** Start of DOCUMENT **
Common sense tells any lender that lending on property today, even with a 25% deposit will still leave the Banker looking at a negative asset as security in a years time.

It is not his money, I doubt he cares if the whole lot is lost as a consequence.

Looks like some questions are going to be asked.

http://www.guardian.co.uk/business/2009/ja...hernrock-europe

Brussels threatens to block proposal for Northern Rock to step up lending

* David Gow in Brussels

* The Guardian, Friday 23 January 2009

* Article history

The European commission is threatening to veto the UK government's revised remit for Northern Rock, the mortgage lender which was nationalised last year.

Neelie Kroes, the EU competition commissioner, and her senior officials believe that the Treasury's move to extend the 2011 deadline for Northern Rock to repay its debts to the taxpayer, increase its lending activities and take on more staff may breach EU state-aid rules.
** End of DOCUMENT **
** Start of GIVEN INFORMATION **
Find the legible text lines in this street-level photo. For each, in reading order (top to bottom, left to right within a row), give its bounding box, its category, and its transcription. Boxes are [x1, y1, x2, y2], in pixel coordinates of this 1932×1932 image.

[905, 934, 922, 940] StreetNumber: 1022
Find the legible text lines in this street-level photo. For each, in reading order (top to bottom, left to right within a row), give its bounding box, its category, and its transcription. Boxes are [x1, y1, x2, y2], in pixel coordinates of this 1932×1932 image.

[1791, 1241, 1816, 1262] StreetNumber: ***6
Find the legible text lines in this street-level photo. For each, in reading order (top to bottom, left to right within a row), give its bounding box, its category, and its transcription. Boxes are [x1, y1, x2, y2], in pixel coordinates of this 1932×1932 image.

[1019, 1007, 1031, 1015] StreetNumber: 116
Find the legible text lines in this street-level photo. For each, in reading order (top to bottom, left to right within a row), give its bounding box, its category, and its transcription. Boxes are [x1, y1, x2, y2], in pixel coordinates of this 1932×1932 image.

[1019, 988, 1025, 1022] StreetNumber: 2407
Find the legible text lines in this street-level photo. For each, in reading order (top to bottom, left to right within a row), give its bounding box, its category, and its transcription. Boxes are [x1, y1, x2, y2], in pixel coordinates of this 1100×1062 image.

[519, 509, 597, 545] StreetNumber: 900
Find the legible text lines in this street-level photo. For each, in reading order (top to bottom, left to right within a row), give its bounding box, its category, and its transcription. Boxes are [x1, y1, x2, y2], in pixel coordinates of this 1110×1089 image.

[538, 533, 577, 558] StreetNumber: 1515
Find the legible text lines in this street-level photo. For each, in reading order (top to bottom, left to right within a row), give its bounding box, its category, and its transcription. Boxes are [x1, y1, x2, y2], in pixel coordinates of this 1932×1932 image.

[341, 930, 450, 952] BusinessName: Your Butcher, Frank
** End of GIVEN INFORMATION **
- TO DO
1. In the Northern Rock text, who is named as the EU competition commissioner?
2. Carry on the Northern Rock text from its last sentence.

- ANSWERS FOR THE EXERCISE
1. Neelie Kroes

2.
In particular, the revised remit is viewed as calling into question the government's professed intention to restructure the Newcastle-based lender - a condition of any commission approval for long-term aid after the first six months of rescue assistance.

It is understood that the new role for the Rock will mean a renewed full-scale investigation of the lender's future and delay any decision on the initial bail-out beyond the target date of Easter.

Last June the commission voiced serious concerns about the Treasury's restructuring plan for the Rock, indicating that a more radical and rapid downsizing of the lender could be forced upon the UK government as a condition for approval.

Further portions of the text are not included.